As you interpret the results, ask yourself these key questions:

  • Does the data answer the original question? How?
  • Does the data help defend against any objections? How?
  • Are there any limitations to draw conclusions, any factors that haven’t been considered?

Once you have uncovered the patterns and insights, you can start reporting back the findings to stakeholders. This step is also reiterative because as you report back, you can adapt the information. Through the presentation of the results, you disseminate the evidence that identities key learnings and adapt the program/ operation based on what the evidence dictates.

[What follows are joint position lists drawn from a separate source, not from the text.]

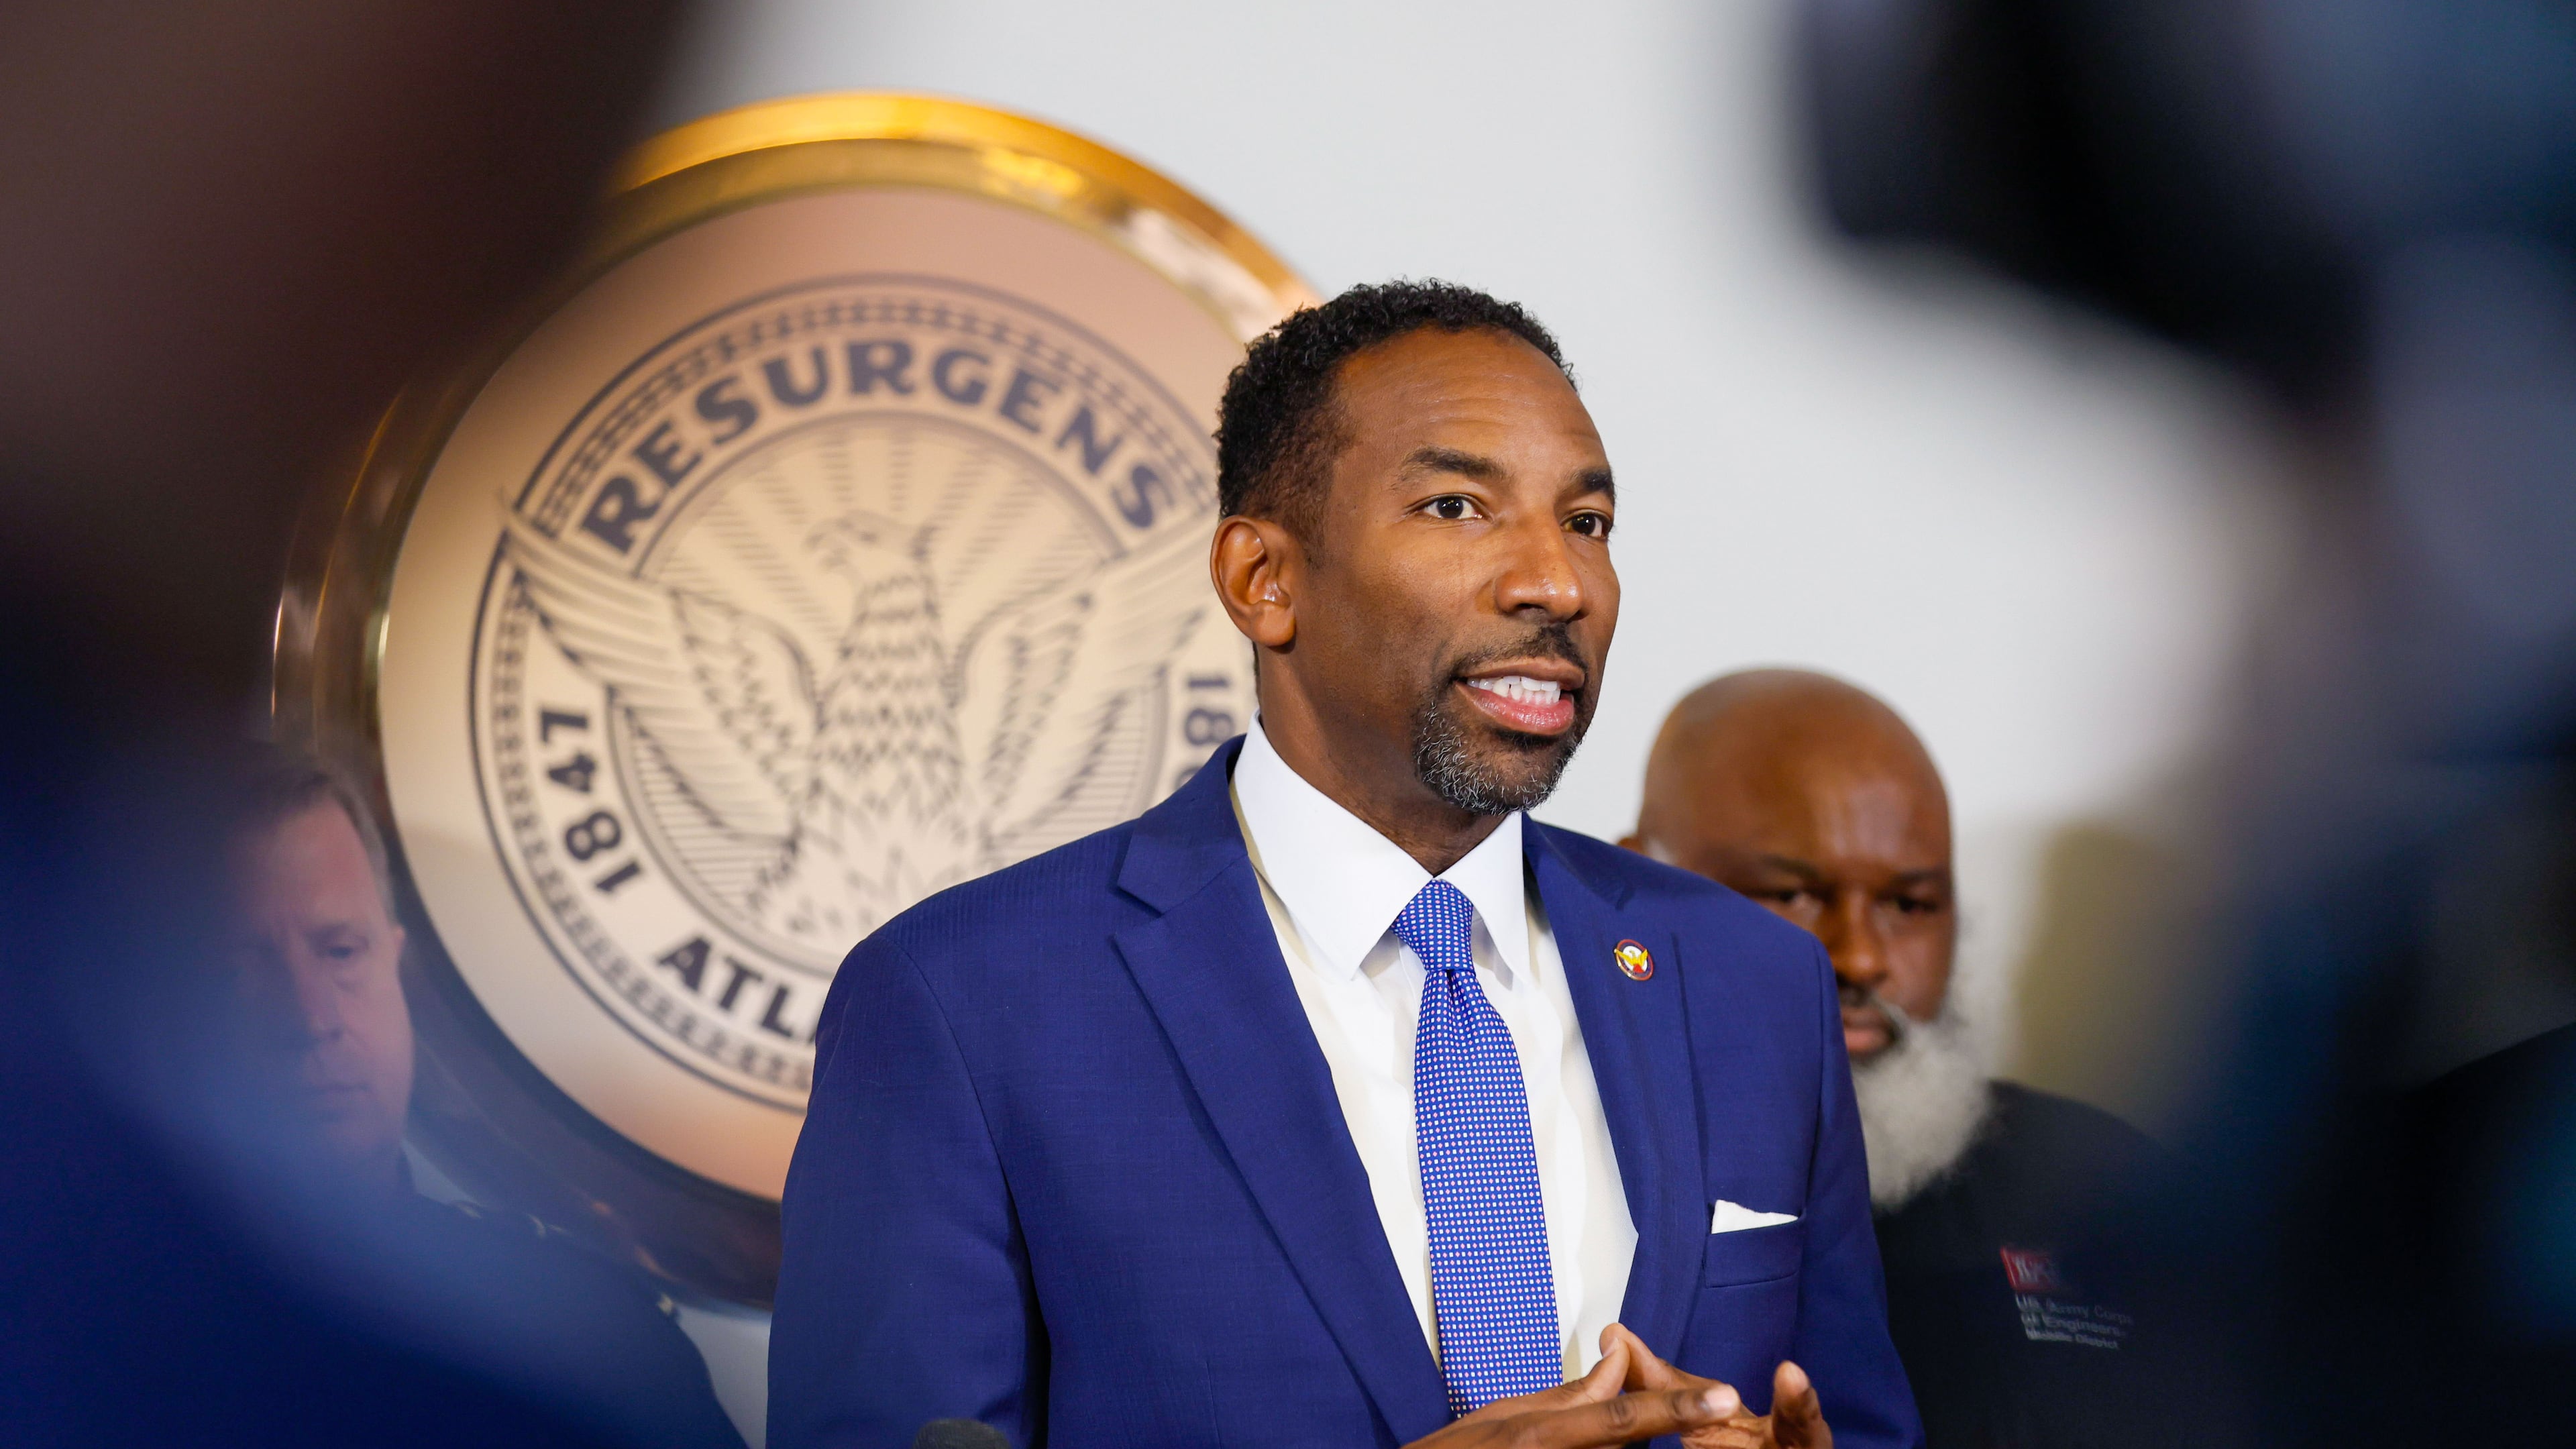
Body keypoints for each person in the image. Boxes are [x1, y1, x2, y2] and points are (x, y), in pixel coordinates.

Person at [770, 282, 1921, 1449]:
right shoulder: (963, 1003)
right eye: (1458, 505)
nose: (1558, 585)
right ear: (1264, 582)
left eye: (1588, 522)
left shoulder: (1751, 984)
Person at [1626, 670, 2169, 1448]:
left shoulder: (2104, 1187)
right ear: (1637, 875)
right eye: (1791, 894)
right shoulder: (1551, 1173)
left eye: (1910, 905)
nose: (1861, 957)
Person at [210, 746, 745, 1449]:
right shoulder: (65, 1349)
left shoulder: (585, 1339)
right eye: (245, 967)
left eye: (341, 952)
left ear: (395, 961)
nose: (312, 1018)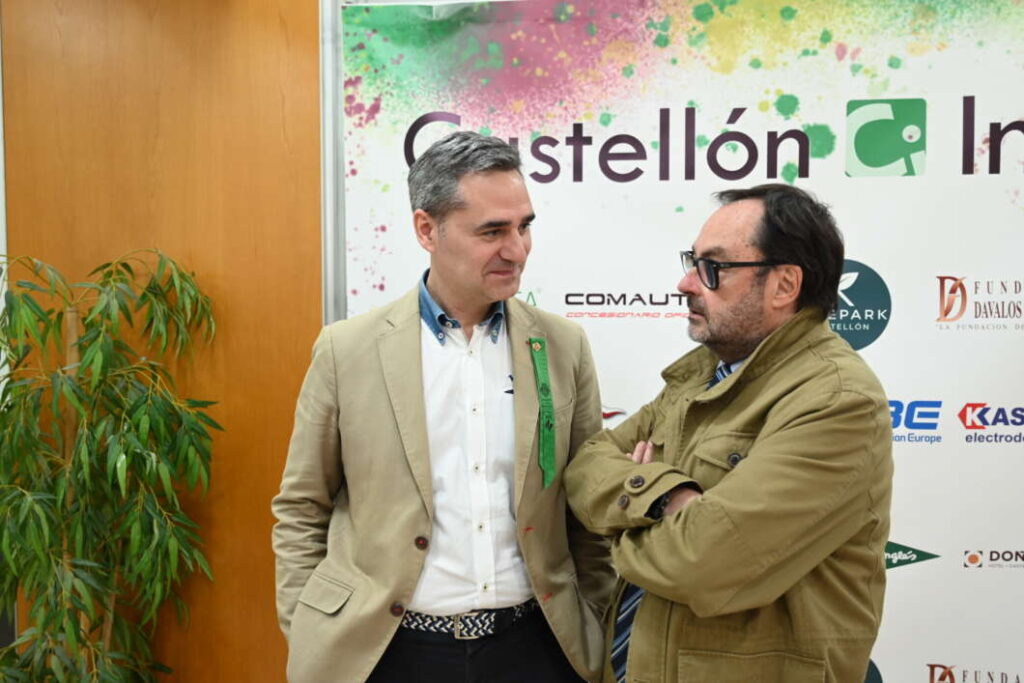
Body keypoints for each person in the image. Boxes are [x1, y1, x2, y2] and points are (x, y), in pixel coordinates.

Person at [272, 131, 614, 682]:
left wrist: (592, 614)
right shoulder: (347, 350)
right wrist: (310, 626)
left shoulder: (562, 345)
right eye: (492, 231)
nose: (517, 249)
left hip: (535, 648)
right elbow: (302, 507)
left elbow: (587, 506)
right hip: (387, 653)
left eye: (524, 226)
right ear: (426, 230)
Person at [565, 184, 893, 683]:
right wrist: (666, 498)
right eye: (692, 262)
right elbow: (587, 465)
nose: (685, 283)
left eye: (713, 268)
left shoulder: (837, 400)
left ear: (784, 284)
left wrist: (621, 516)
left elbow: (700, 564)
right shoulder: (703, 374)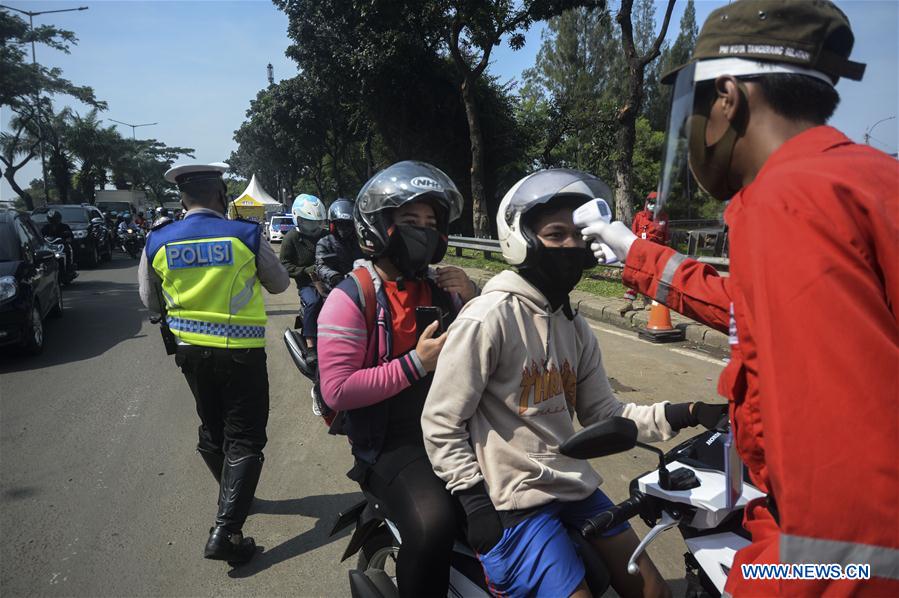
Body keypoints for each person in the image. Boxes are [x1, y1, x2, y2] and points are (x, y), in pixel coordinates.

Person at [579, 1, 898, 595]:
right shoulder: (865, 179)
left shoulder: (787, 202)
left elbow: (847, 515)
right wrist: (637, 256)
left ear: (727, 97)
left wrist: (760, 584)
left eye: (695, 106)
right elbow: (752, 312)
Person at [422, 168, 723, 598]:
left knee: (654, 590)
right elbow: (441, 422)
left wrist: (687, 412)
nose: (571, 246)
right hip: (514, 498)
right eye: (556, 234)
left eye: (578, 236)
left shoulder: (575, 325)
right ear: (522, 239)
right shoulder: (489, 318)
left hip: (571, 482)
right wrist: (475, 504)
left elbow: (606, 413)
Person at [316, 161, 478, 597]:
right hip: (391, 441)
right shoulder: (350, 297)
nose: (423, 231)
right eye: (410, 221)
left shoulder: (443, 288)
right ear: (379, 227)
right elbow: (337, 390)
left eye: (430, 222)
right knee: (433, 524)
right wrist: (415, 365)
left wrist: (474, 299)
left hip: (456, 426)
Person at [138, 162, 289, 565]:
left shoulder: (157, 240)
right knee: (246, 439)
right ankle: (227, 530)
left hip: (189, 353)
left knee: (213, 431)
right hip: (241, 354)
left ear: (181, 198)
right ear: (222, 196)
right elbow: (279, 284)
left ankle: (233, 496)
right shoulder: (244, 233)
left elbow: (150, 302)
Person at [279, 194, 327, 361]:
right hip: (307, 283)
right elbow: (284, 264)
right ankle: (310, 343)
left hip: (330, 280)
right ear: (297, 218)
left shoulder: (326, 235)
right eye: (308, 222)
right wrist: (305, 271)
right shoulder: (291, 238)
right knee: (314, 302)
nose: (313, 228)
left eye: (316, 223)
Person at [621, 192, 669, 315]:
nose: (653, 205)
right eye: (651, 203)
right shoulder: (640, 216)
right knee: (635, 275)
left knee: (649, 277)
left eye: (656, 203)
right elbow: (633, 233)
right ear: (647, 203)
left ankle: (647, 301)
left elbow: (665, 238)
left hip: (655, 253)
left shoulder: (663, 218)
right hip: (640, 250)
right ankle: (628, 302)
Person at [314, 198, 363, 294]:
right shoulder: (324, 243)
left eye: (347, 224)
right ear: (333, 225)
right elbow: (320, 266)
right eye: (340, 224)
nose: (344, 228)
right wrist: (333, 276)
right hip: (333, 287)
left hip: (359, 283)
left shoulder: (360, 242)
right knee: (314, 305)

The goal of sharing the results and reporting back the process to executives is to reach consensus, generate additional learnings, and develop a better implementation plan.

Problem-solving tips

Problem-solving is a process of constant improvement and reiteration. Don’t expect the perfect solution from the start or that the problem won’t appear in the future. We should make efforts not to avoid problems because they’re part of the learning process. If you adopt an attitude in which you focus on finding solutions every time new challenges emerge, you’ll save yourself a lot of time and stress.